Landtag elections in the Free State of Saxony (Freistaat Sachsen) during the Weimar Republic were held at irregular intervals between 1919 and 1930. Results with regard to the percentage of the vote won and the number of seats allocated to each party are presented in the tables below. On 31 March 1933, the sitting Landtag was dissolved by the Nazi-controlled central government and reconstituted to reflect the distribution of seats in the national Reichstag.
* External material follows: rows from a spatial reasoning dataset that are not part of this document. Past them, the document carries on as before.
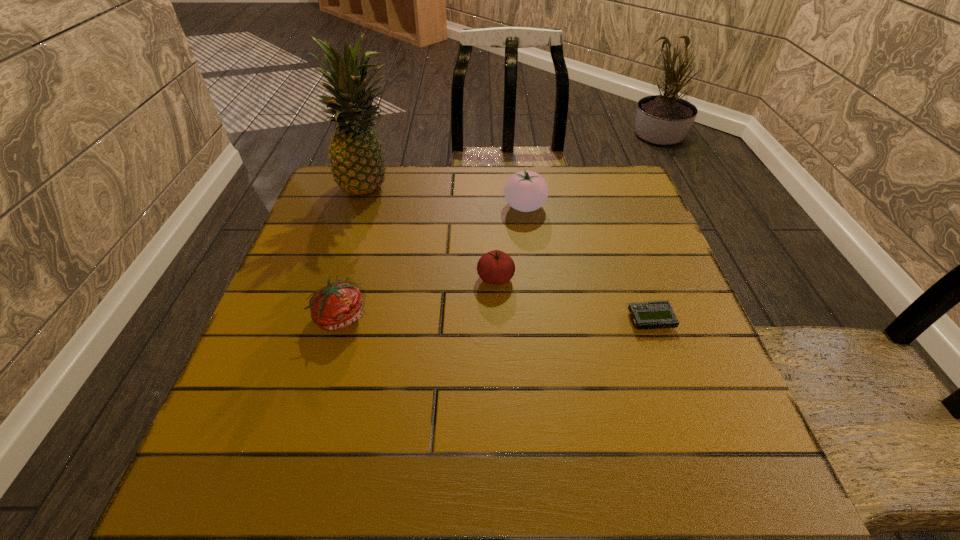
Where is `vacant area that lies between the second farthest tomato and the farthest tomato`? vacant area that lies between the second farthest tomato and the farthest tomato is located at coordinates (511, 242).

The width and height of the screenshot is (960, 540). What are the coordinates of `vacant area that lies between the pineapple and the beeper` in the screenshot? It's located at (511, 253).

Find the location of a particular element. This screenshot has width=960, height=540. unoccupied position between the third farthest object and the beeper is located at coordinates (573, 299).

Where is `free space that is in between the tallest object and the second nearest tomato`? free space that is in between the tallest object and the second nearest tomato is located at coordinates (433, 232).

Find the location of `object that is the fourth closest to the shortest object`. object that is the fourth closest to the shortest object is located at coordinates (357, 164).

Locate an element on the screen. object that ranks as the closest to the third nearest object is located at coordinates (526, 191).

Identify which tomato is located as the second nearest to the second tallest object. Please provide its 2D coordinates. Your answer should be formatted as a tuple, i.e. [(x, y)], where the tuple contains the x and y coordinates of a point satisfying the conditions above.

[(337, 306)]

Where is `tomato that is the closest to the leftmost tomato`? The width and height of the screenshot is (960, 540). tomato that is the closest to the leftmost tomato is located at coordinates (495, 267).

You are a GUI agent. You are given a task and a screenshot of the screen. Output one action in this format:
    pyautogui.click(x=<x>, y=<y>)
    Task: Click on the vacant position in the image that satisfies the following two spatial constraints: 1. on the front side of the rightmost object; 2. on the right side of the tallest object
    
    Given the screenshot: What is the action you would take?
    point(328,320)

Where is `free location that satisfies the following two spatial constraints: 1. on the front side of the beeper; 2. on the left side of the third nearest object`? free location that satisfies the following two spatial constraints: 1. on the front side of the beeper; 2. on the left side of the third nearest object is located at coordinates (497, 320).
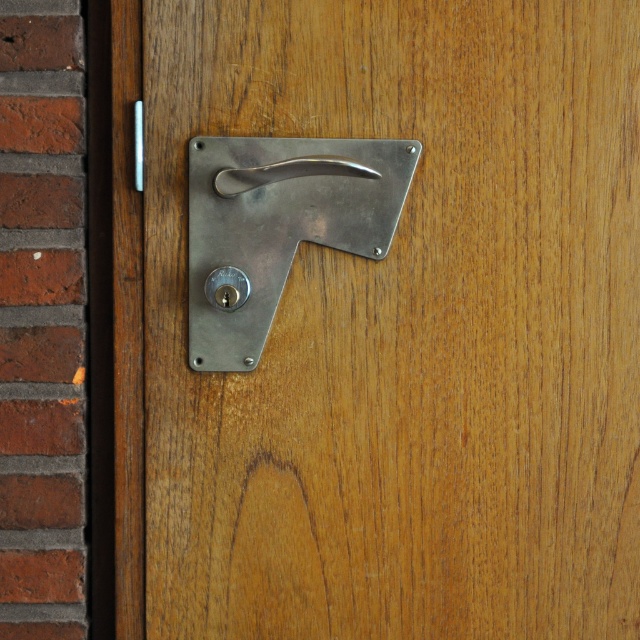
Who is more forward, (205,324) or (240,292)?

→ Point (240,292) is in front.

Does polished metal door handle at center appear on the left side of polished metal latch at upper center?

No, polished metal door handle at center is not to the left of polished metal latch at upper center.

Does point (280, 237) come closer to viewer compared to point (225, 284)?

No, (280, 237) is further to viewer.

Locate an element on the screen. The image size is (640, 640). polished metal door handle at center is located at coordinates (280, 224).

Can you confirm if polished metal door handle at center is positioned below polished silver handle at upper center?

Yes, polished metal door handle at center is below polished silver handle at upper center.

Measure the distance from polished metal door handle at center to polished silver handle at upper center.

polished metal door handle at center and polished silver handle at upper center are 1.23 inches apart.

Does point (292, 182) lie in front of point (273, 173)?

That is False.

Where is `polished metal door handle at center`? The height and width of the screenshot is (640, 640). polished metal door handle at center is located at coordinates (280, 224).

From the picture: Between polished silver handle at upper center and polished metal latch at upper center, which one has more height?

Standing taller between the two is polished silver handle at upper center.

Can you confirm if polished silver handle at upper center is positioned below polished metal latch at upper center?

No.

Is point (221, 173) closer to viewer compared to point (224, 269)?

Yes, point (221, 173) is closer to viewer.

Identify the location of polished silver handle at upper center. (285, 172).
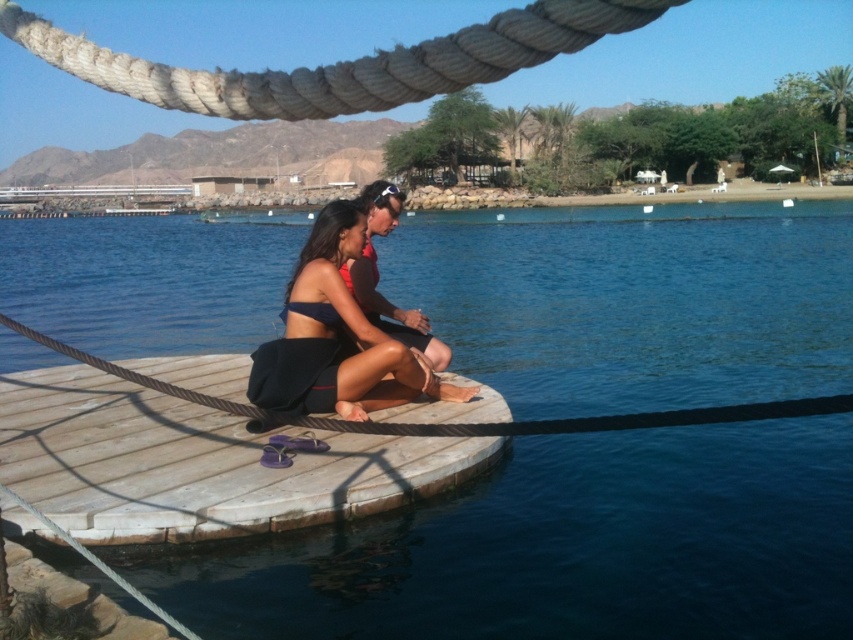
Looking at this image, you are a park ranger checking the safety of the wooden dock at center and the matte black bikini top at center. The safety regulation states that the minimum distance between any two structures must be at least 4 feet. Is the current distance compliant with the regulation?

The distance between the wooden dock at center and the matte black bikini top at center is 3.66 feet, which is less than the required 4 feet. Therefore, it does not comply with the safety regulation.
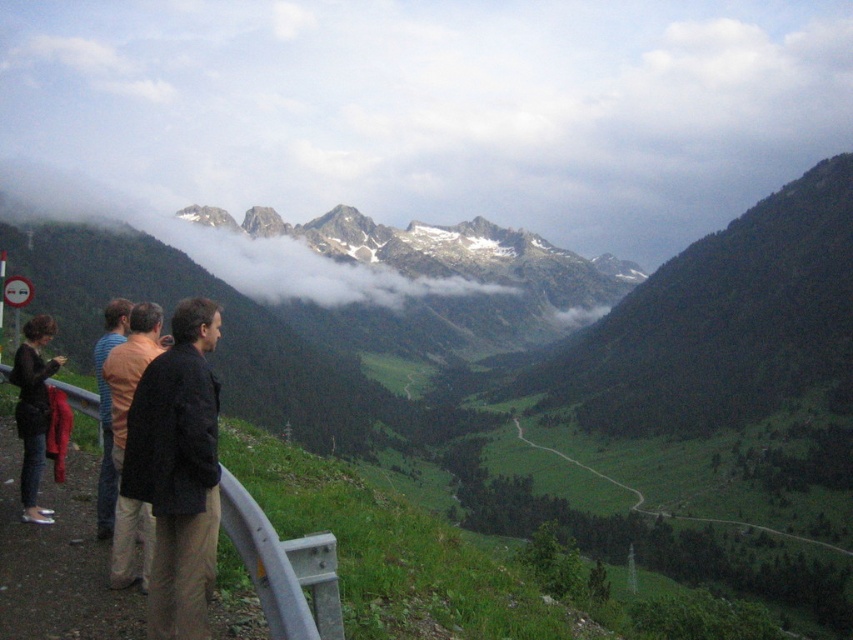
Question: Which point appears farthest from the camera in this image?

Choices:
 (A) (114, 422)
 (B) (611, 480)
 (C) (33, 454)
 (D) (105, 324)

Answer: (B)

Question: Is black fabric jacket at center bigger than brown wool sweater at left?

Choices:
 (A) yes
 (B) no

Answer: (B)

Question: Is black fabric jacket at center positioned in front of green grassy path at center?

Choices:
 (A) no
 (B) yes

Answer: (B)

Question: Does black fabric jacket at center come behind green grassy path at center?

Choices:
 (A) yes
 (B) no

Answer: (B)

Question: Which point is closer to the camera taking this photo?

Choices:
 (A) (196, 620)
 (B) (105, 436)

Answer: (A)

Question: Which is nearer to the brown wool sweater at left?

Choices:
 (A) dark blue jeans at left
 (B) black fabric jacket at center
 (C) black wool coat at left

Answer: (C)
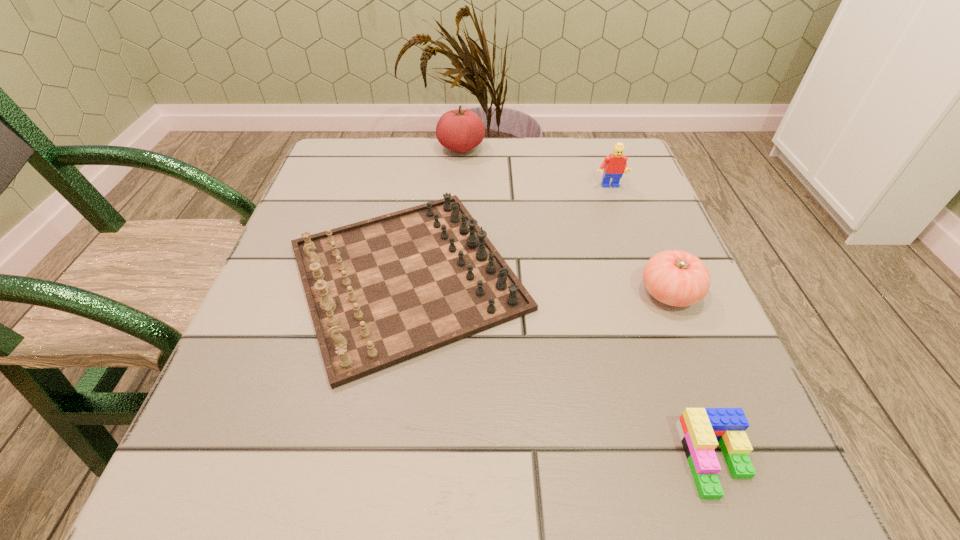
Select which object is the third closest to the shortest object. Please provide its 2D coordinates. Your answer should be formatted as a tuple, i.e. [(x, y)], where the tuple contains the x and y coordinates of a point satisfying the conditions above.

[(614, 165)]

You are a GUI agent. You are given a task and a screenshot of the screen. Output one action in this format:
    pyautogui.click(x=<x>, y=<y>)
    Task: Click on the free space that satisfies the following two spatial constraints: 1. on the front-facing side of the shorter tomato; 2. on the right side of the second farthest object
    This screenshot has height=540, width=960.
    Given the screenshot: What is the action you would take?
    pyautogui.click(x=646, y=293)

Identify the location of vacant region that satisfies the following two spatial constraints: 1. on the front-facing side of the farther Lego; 2. on the right side of the shortest object. (704, 459).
The Landtag subsequently was formally abolished as a result of the "Law on the Reconstruction of the Reich" of 30 January 1934 which replaced the German federal system with a unitary state.

==1919==
The 1919 Saxony state election was held on 2 February 1919 to elect 97 members of the Volkskammer (People's Chamber).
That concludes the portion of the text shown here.